Jae C. Hong, Associated Press
Piers Morgan, host of CNN's "Piers Morgan Tonight," leaves the CNN building in Los Angeles, Tuesday, Dec. 20, 2011. A tense and sometimes hostile Piers Morgan refuses to disclose details about the most damning link between himself and Britain's phone hacking scandal — his acknowledgment that he listened to a phone message left by Paul McCartney for his then-wife Heather Mills.

LONDON — CNN star Piers Morgan was an extremely hands-on tabloid editor who must have known that phone hacking was rife at his paper, a former employee alleged Wednesday.

Business journalist James Hipwell said that voicemail interception was an everyday activity at the Daily Mirror, where he worked as a share tipster. Hipwell told a British inquiry into media ethics that while he had no direct evidence that the editor was involved in the practice, he said it was impossible to imagine that Morgan had been kept in the dark.

"Nothing happened at the newspaper without him knowing," Hipwell testified.

Hipwell and Morgan have a long history.

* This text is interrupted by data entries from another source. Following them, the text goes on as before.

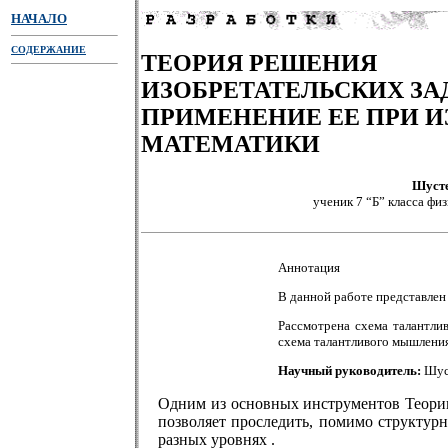
НАЧАЛО
СОДЕРЖАНИЕ
ТЕОРИЯ РЕШЕНИЯ
ИЗОБРЕТАТЕЛЬСКИХ ЗА
ПРИМЕНЕНИЕ ЕЕ ПРИ 
МАТЕМАТИКИ
Шуст
ученик 7 “Б” класса фи
Аннотация
В данной работе представлен
Рассмотрена схема талантли
схема талантливого мышления
Научный руководитель:
Шуст
Одним из основных инструментов Теории
позволяет проследить, помимо структур
разных уровнях .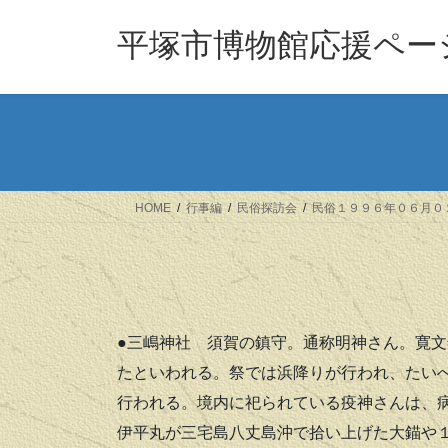
コ
ナ
ン
ビ
平塚市博物館応援ペー
テ
ゲ
ン
ー
ツ
シ
へ
ョ
ス
ン
キ
に
ッ
移
HOME
行事編
民俗探訪会
民俗１９９６年０６月０
プ
動
●三嶋神社
須賀の鎮守。通称明神さん。寛文
たといわれる。祭では浜降りが行われ、たい
行われる。境内に祀られている疫神さんは、
伊平丸が三宅島八丈島沖で拾い上げた大錨や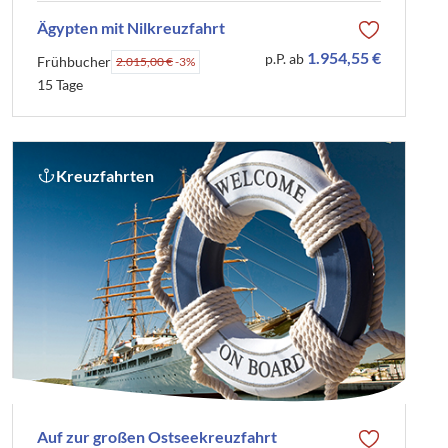
Ägypten mit Nilkreuzfahrt
1.954,55 €
p.P. ab
Frühbucher
2.015,00 €
-3%
15 Tage
Kreuzfahrten
Auf zur großen Ostseekreuzfahrt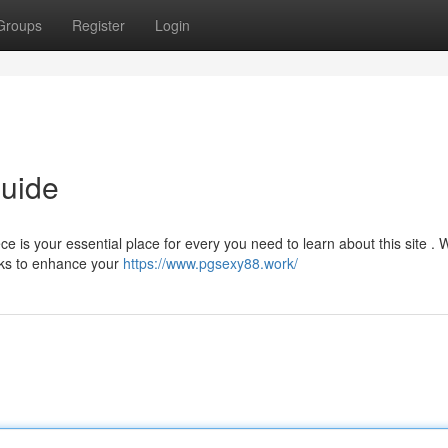
Groups
Register
Login
Guide
 is your essential place for every you need to learn about this site . W
cks to enhance your
https://www.pgsexy88.work/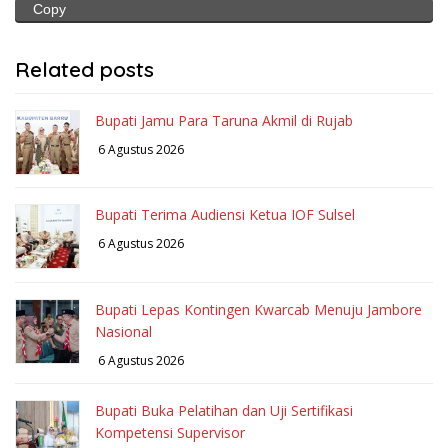
Copy
Related posts
Bupati Jamu Para Taruna Akmil di Rujab
6 Agustus 2026
Bupati Terima Audiensi Ketua IOF Sulsel
6 Agustus 2026
Bupati Lepas Kontingen Kwarcab Menuju Jambore
Nasional
6 Agustus 2026
Bupati Buka Pelatihan dan Uji Sertifikasi
Kompetensi Supervisor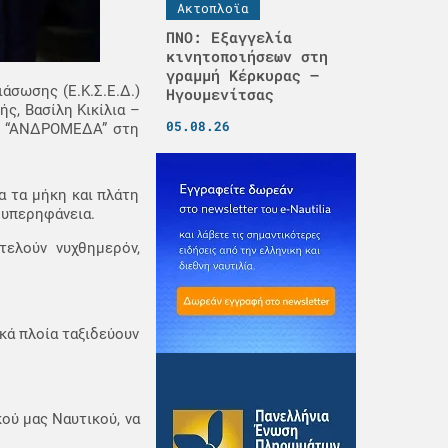
Ακτοπλοϊα
ΠΝΟ: Εξαγγελία
κινητοποιήσεων στη
γραμμή Κέρκυρας –
άσωσης (Ε.Κ.Σ.Ε.Δ.)
Ηγουμενίτσας
ς, Βασίλη Κικίλια –
05.08.26
το “ΑΝΔΡΟΜΕΔΑ” στη
α τα μήκη και πλάτη
 υπερηφάνεια.
τελούν νυχθημερόν,
κά πλοία ταξιδεύουν
ού μας Ναυτικού, να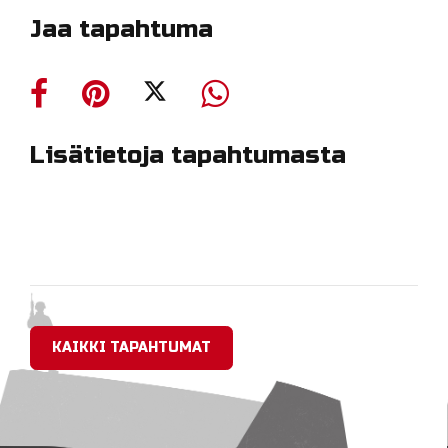
Jaa tapahtuma
Lisätietoja tapahtumasta
KAIKKI TAPAHTUMAT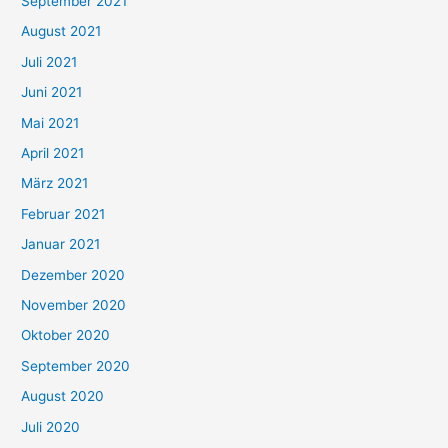
September 2021
n
August 2021
n
Juli 2021
a
c
Juni 2021
h
Mai 2021
:
April 2021
März 2021
Februar 2021
Januar 2021
Dezember 2020
November 2020
Oktober 2020
September 2020
August 2020
Juli 2020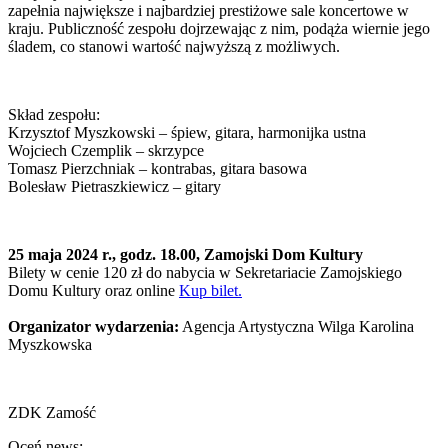
zapełnia największe i najbardziej prestiżowe sale koncertowe w
kraju. Publiczność zespołu dojrzewając z nim, podąża wiernie jego
śladem, co stanowi wartość najwyższą z możliwych.
Skład zespołu:
Krzysztof Myszkowski – śpiew, gitara, harmonijka ustna
Wojciech Czemplik – skrzypce
Tomasz Pierzchniak – kontrabas, gitara basowa
Bolesław Pietraszkiewicz – gitary
25 maja 2024 r., godz. 18.00, Zamojski Dom Kultury
Bilety w cenie 120 zł do nabycia w Sekretariacie Zamojskiego
Domu Kultury oraz online
Kup bilet.
Organizator wydarzenia:
Agencja Artystyczna Wilga Karolina
Myszkowska
ZDK Zamość
Oceń news: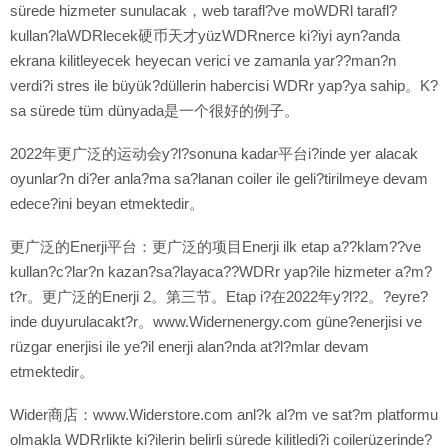
sürede hizmeter sunulacak，web tarafl?ve moWDRl tarafl?
kullan?laWDRlecek硬币天才yüzWDRnerce ki?iyi ayn?anda
ekrana kilitleyecek heyecan verici ve zamanla yar??man?n
verdi?i stres ile büyük?düllerin habercisi WDRr yap?ya sahip。K?
sa sürede tüm dünyada是一个很好的例子。
2022年更广泛的运动会y?l?sonuna kadar平台i?inde yer alacak
oyunlar?n di?er anla?ma sa?lanan coiler ile geli?tirilmeye devam
edece?ini beyan etmektedir。
更广泛的Enerji平台：更广泛的项目Enerji ilk etap a??klam??ve
kullan?c?lar?n kazan?sa?layaca??WDRr yap?ile hizmeter a?m?
t?r。更广泛的Enerji 2。第三节。Etap i?在2022年y?l?2。?eyre?
inde duyurulacakt?r。www.Widernenergy.com güne?enerjisi ve
rüzgar enerjisi ile ye?il enerji alan?nda at?l?mlar devam
etmektedir。
Wider商店：www.Widerstore.com anl?k al?m ve sat?m platformu
olmakla WDRrlikte ki?ilerin belirli sürede kilitledi?i coilerüzerinde?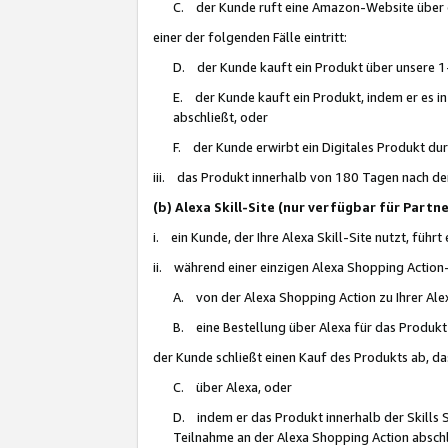
C. der Kunde ruft eine Amazon-Website über eine
einer der folgenden Fälle eintritt:
D. der Kunde kauft ein Produkt über unsere 1-
E. der Kunde kauft ein Produkt, indem er es i
abschließt, oder
F. der Kunde erwirbt ein Digitales Produkt d
iii. das Produkt innerhalb von 180 Tagen nach d
(b) Alexa Skill-Site (nur verfügbar für Par
i. ein Kunde, der Ihre Alexa Skill-Site nutzt, führt
ii. während einer einzigen Alexa Shopping Action
A. von der Alexa Shopping Action zu Ihrer Alex
B. eine Bestellung über Alexa für das Produkt 
der Kunde schließt einen Kauf des Produkts ab, da
C. über Alexa, oder
D. indem er das Produkt innerhalb der Skills 
Teilnahme an der Alexa Shopping Action abschl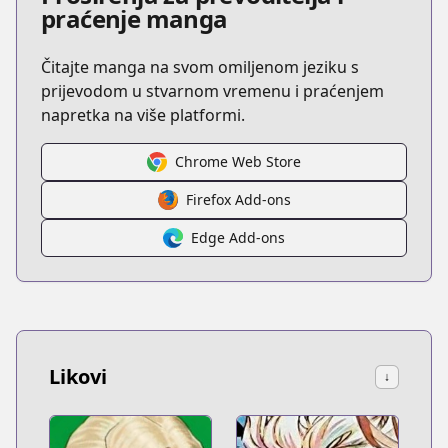
praćenje manga
Čitajte manga na svom omiljenom jeziku s
prijevodom u stvarnom vremenu i praćenjem
napretka na više platformi.
Chrome Web Store
Firefox Add-ons
Edge Add-ons
Likovi
↓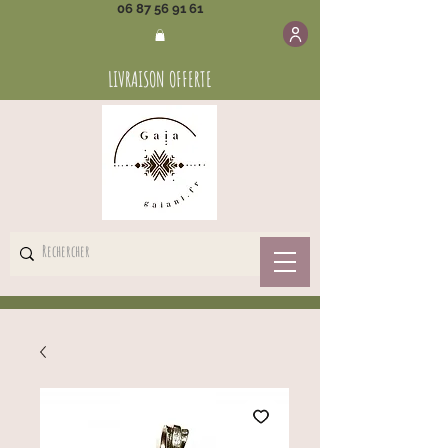
06 87 56 91 61
LIVRAISON OFFERTE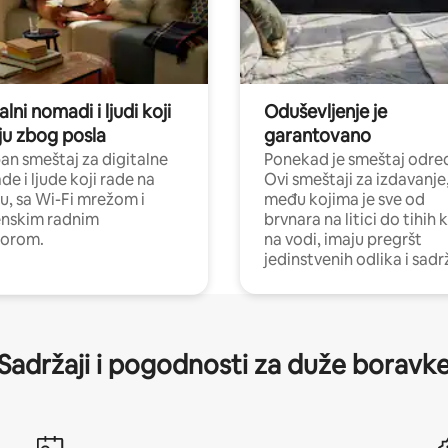
alni nomadi i ljudi koji
Oduševljenje je
ju zbog posla
garantovano
n smeštaj za digitalne
Ponekad je smeštaj odred
e i ljude koji rade na
Ovi smeštaji za izdavanje
nu, sa Wi-Fi mrežom i
među kojima je sve od
nskim radnim
brvnara na litici do tihih 
torom.
na vodi, imaju pregršt
jedinstvenih odlika i sadr
Sadržaji i pogodnosti za duže boravk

Both were investigated as part of an inquiry into market manipulation after it emerged that Morgan had made a quick profit by buying shares which were promoted in the next day's edition of the paper.

Morgan was cleared of wrongdoing, but Hipwell and another tipster, Anil Bhoyrul, were convicted in 2005. Hipwell said that he always believed that his former boss had been as guilty as he was.

"I can understand why people think that I have an axe to grind against him," Hipwell told the inquiry.

Meanwhile authorities said that they had arrested their first serving police officer as part of an investigation into bribes paid out by the country's journalists.

London police said that the 52-year-old woman, who has not been identified, was arrested in the early morning on suspicion of corruption and misconduct in a public office. The woman was detained at a house in Essex, in southeastern England, and is being questioned at a local police station.

Eight people, including a reporter working for The Sun tabloid, have so far been arrested as part of the police corruption inquiry, although no one has yet been charged.

The investigation is linked to police inquiries into tabloid phone and computer hacking.